By Jake Chung  /  Staff writer, with CNA

Sun, Nov 25, 2012 - Page 3

Aconitine is a toxic substance and should only be taken with great care, Taipei Veteran’s General Hospital toxicology department doctor Wu Ming-ling (吳明玲) said yesterday at a seminar.

The hospital hosted a seminar titled “2012 International Seminar on the Diagnosis and Treatment of Poisoning,” focusing on issues ranging from new toxins and drugs, animal and herbal toxins, toxicity levels of various drugs and how to monitor them.

Speaking on herbal toxicity, Wu said that the hospital has treated 16 cases of Aconitine poisoning within the past five years, of which seven patients had ingested Aconitine for pain relief, three for use in treatment of heart problems, two in treatment for gastrointestinal diseases, one each for liver care and growth, and three for other reasons.

Aconitine is a chemical substance found in the herb monkshood, which is commonly used in traditional Chinese medicine, Wu said.

He added that it was highly toxic and a mere 0.2 milligrams of the substance ingested orally would be enough to poison a person, while 3 to 5 milligrams would be a lethal dosage.

Referring to the case of a male student using Aconitine to boost growth, Wu said that the student was sent to the hospital after taking the medicine for two days.

He said he felt weak, had an irregular pulse and had fainted, Wu said.

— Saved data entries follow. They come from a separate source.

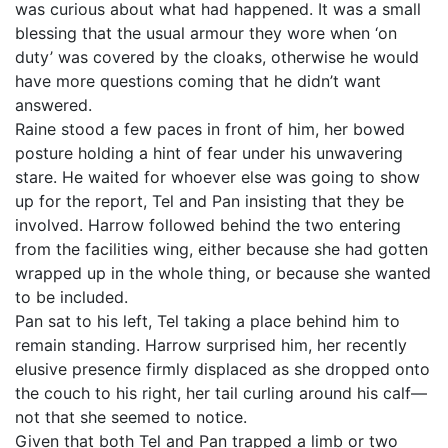
was curious about what had happened. It was a small
blessing that the usual armour they wore when ‘on
duty’ was covered by the cloaks, otherwise he would
have more questions coming that he didn’t want
answered.
Raine stood a few paces in front of him, her bowed
posture holding a hint of fear under his unwavering
stare. He waited for whoever else was going to show
up for the report, Tel and Pan insisting that they be
involved. Harrow followed behind the two entering
from the facilities wing, either because she had gotten
wrapped up in the whole thing, or because she wanted
to be included.
Pan sat to his left, Tel taking a place behind him to
remain standing. Harrow surprised him, her recently
elusive presence firmly displaced as she dropped onto
the couch to his right, her tail curling around his calf—
not that she seemed to notice.
Given that both Tel and Pan trapped a limb or two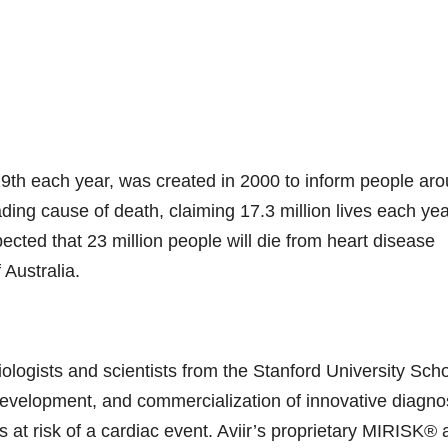
9th each year, was created in 2000 to inform people ar
ading cause of death, claiming 17.3 million lives each ye
ected that 23 million people will die from heart disease
 Australia.
ologists and scientists from the Stanford University Scho
 development, and commercialization of innovative diagno
s at risk of a cardiac event. Aviir’s proprietary MIRISK®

Earlier cases of Aconitine poisoning had been from ingestion of the roots of aconite plants, but recently the main source of aconite poisoning was the branch root of monkshood, Wu said, adding that local practices also commonly use monkshood roots to make medicinal liquor.

Aconitine is a prescribed substance that is covered by the National Health Insurance and should not be bought from unknown sources or via the Internet, Wu said.

Prior consultation with Chinese medicine doctors is recommended, and doctors should also remind buyers of symptoms that could develop after ingesting Aconitine.

According to medical references, monkshood has anesthetic qualities and is used clinically to alleviate pain caused by cancer, Wu said, adding that monkshood can also be used for general pain relief.